You’re getting DisplayPort 2.1 with 80Gbps bandwidth, 90W USB-C power delivery for plug-in laptop use, ASUS’s Neo Proximity Sensor for OLED care, and DisplayHDR True Black 500 certification. It’s a genuinely glorious-looking panel, and if you slightly prefer the ASUS design language or want the proximity-sensor approach to burn-in protection, the differences over the MSI are minimal enough that this comes down to taste.
ASUS ROG Swift OLED PG34WCDN Specifications
- Panel Type QD-OLED (Tandem)
- OLED Generation Samsung 5th-Gen Tandem QD-OLED (RGB Stripe Pixel layout)
- Screen Size & Aspect Ratio 34″, 21:9 (curved, 1800R)
- Resolution 3440 × 1440 (UWQHD)
- Refresh Rate 360Hz
- Peak Brightness 1,300 cd/m² peak HDR
- Key Ports 1 × DisplayPort 2.1a UHBR20 (80 Gbps), 1 × HDMI 2.1, 1 × USB-C (90W PD with DP Alt Mode), USB hub, 3.5mm headphone out
- HDR & OLED Care VESA DisplayHDR True Black 500, G-SYNC Compatible, FreeSync Premium Pro, ASUS OLED Care Pro with Neo Proximity Sensor, BlackShield Film (improved blacks under ambient light, 2.5× scratch resistance), 3-year burn-in warranty
Final Thoughts
OLED has moved from “exotic and expensive” to “the obvious choice for most gaming setups” faster than anyone predicted, and the line-up above is proof of how much variety there is at every price tier in 2026. If you’re shopping in the entry-range, the Alienware AW2726DM and AOC AG276QZD2 give you proper QD-OLED without flagship pricing.

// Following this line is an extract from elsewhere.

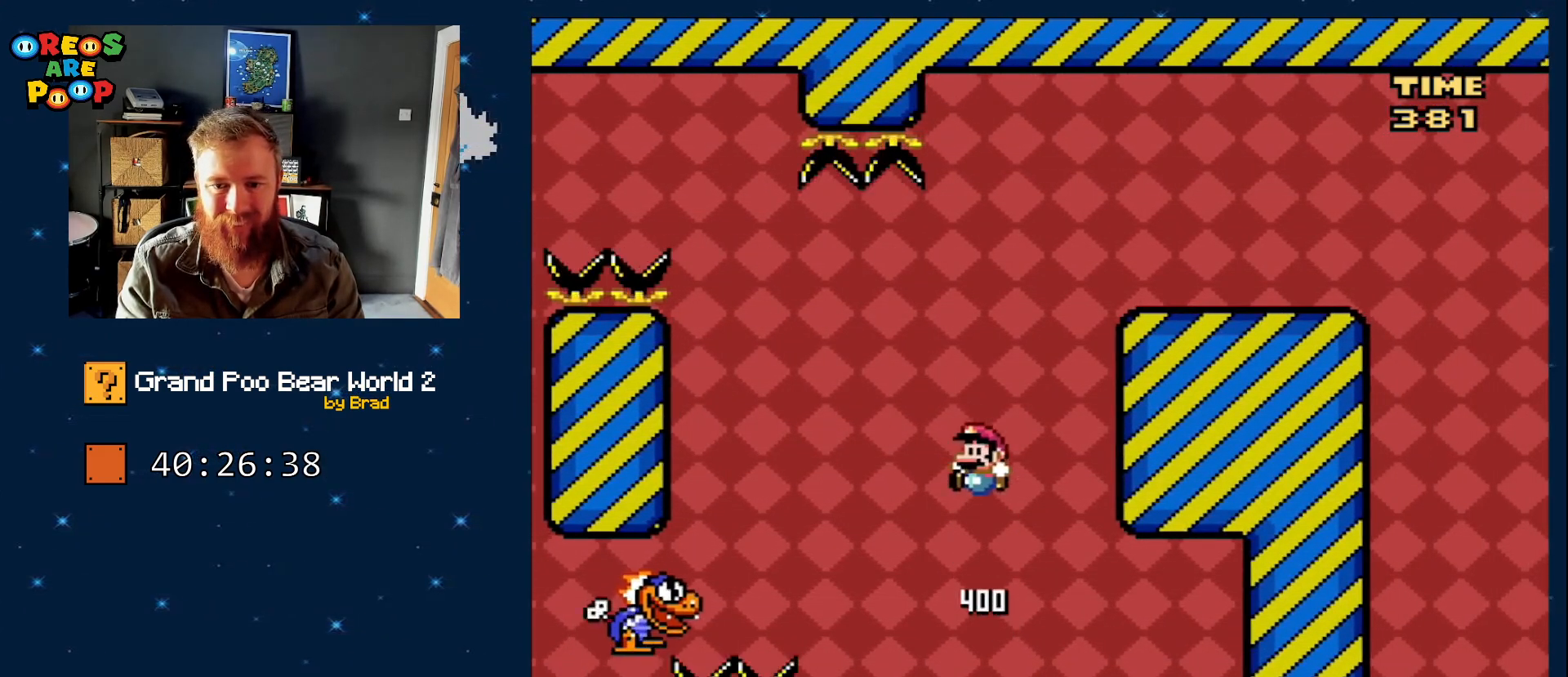
{"dt_ms": 500, "buttons": ["B", "Y", "DPAD_RIGHT"], "events": [[250, "DPAD_LEFT", "up"], [300, "B", "up"], [400, "B", "down"], [450, "DPAD_RIGHT", "down"]]}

In the middle, the MSI 321URX is the easy 4K recommendation. And at the top end, the ASUS PG32UCDM Gen 3 and the ultrawide MSI 341CQR X36 are about as good as gaming monitors currently get. Let me know in the comments if you think I’ve missed anything — we’ll be covering more monitor content on the channel in the months ahead.